*** Materials provided Section Begins ***

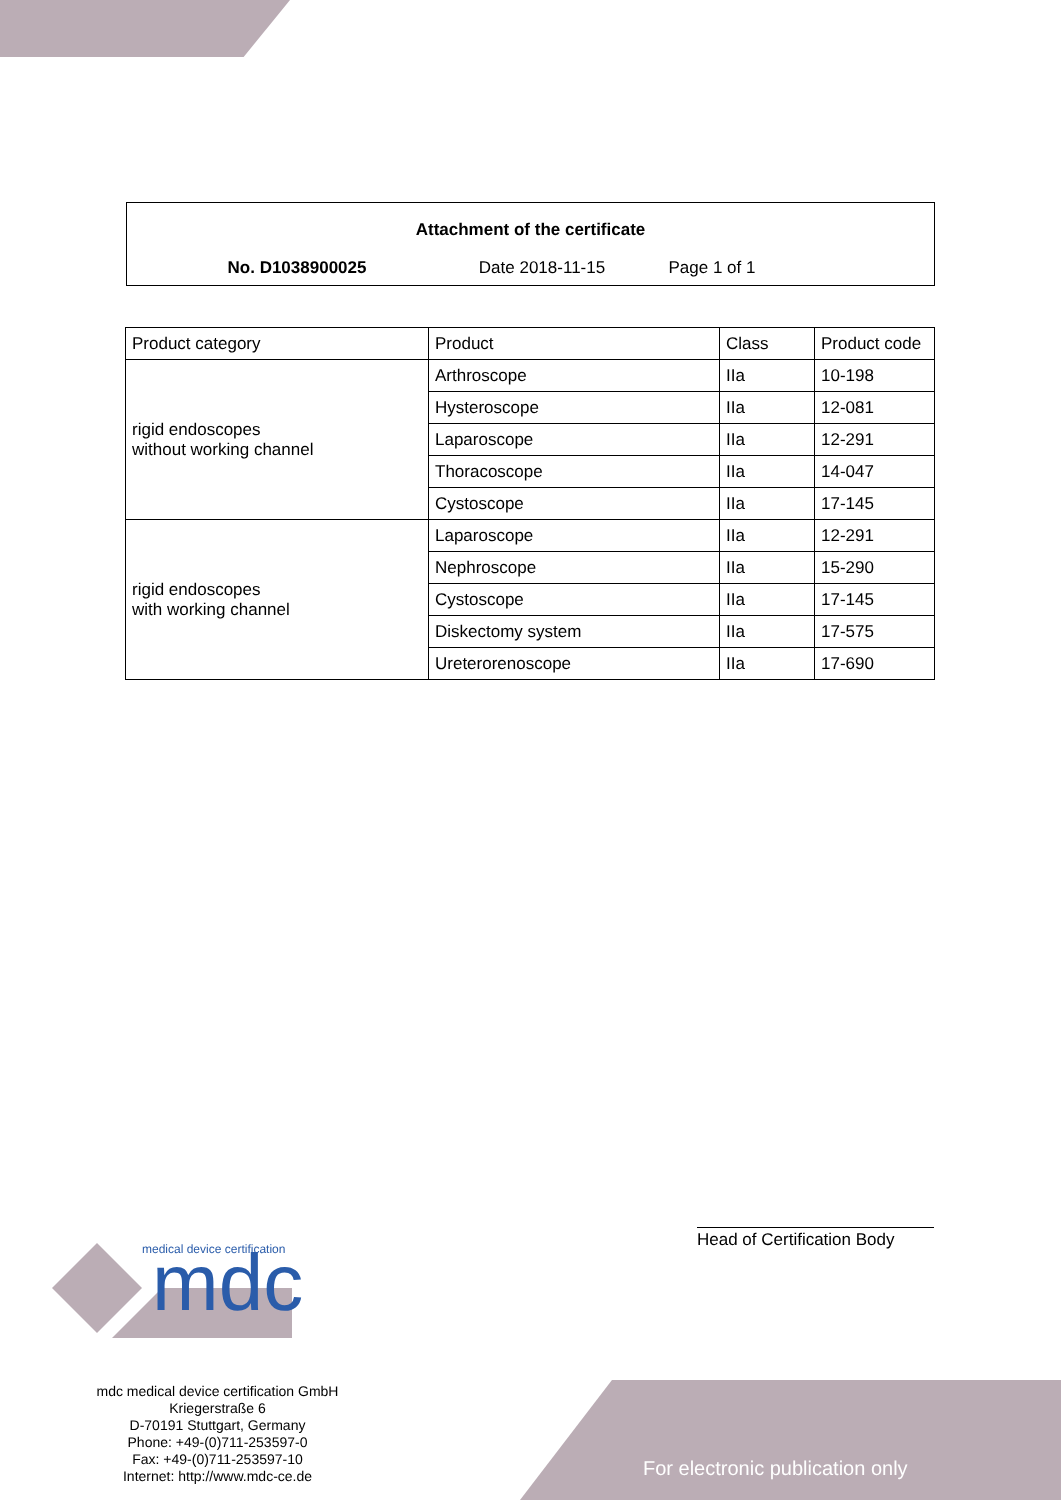Attachment of the certificate
No. D1038900025 Date 2018-11-15 Page 1 of 1
| Product category | Product | Class | Product code |
| --- | --- | --- | --- |
| rigid endoscopes without working channel | Arthroscope | IIa | 10-198 |
| | Hysteroscope | IIa | 12-081 |
| | Laparoscope | IIa | 12-291 |
| | Thoracoscope | IIa | 14-047 |
| | Cystoscope | IIa | 17-145 |
| rigid endoscopes with working channel | Laparoscope | IIa | 12-291 |
| | Nephroscope | IIa | 15-290 |
| | Cystoscope | IIa | 17-145 |
| | Diskectomy system | IIa | 17-575 |
| | Ureterorenoscope | IIa | 17-690 |
Head of Certification Body
medical device certification
mdc
mdc medical device certification GmbH
Kriegerstraße 6
D-70191 Stuttgart, Germany
Phone: +49-(0)711-253597-0
Fax: +49-(0)711-253597-10
Internet: http://www.mdc-ce.de
For electronic publication only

*** Materials provided Section Ends ***

## What the task asks
Copy out each line of the data that has the word "working" in it.

## Answer
| rigid endoscopes without working channel | Arthroscope | IIa | 10-198 |
| rigid endoscopes with working channel | Laparoscope | IIa | 12-291 |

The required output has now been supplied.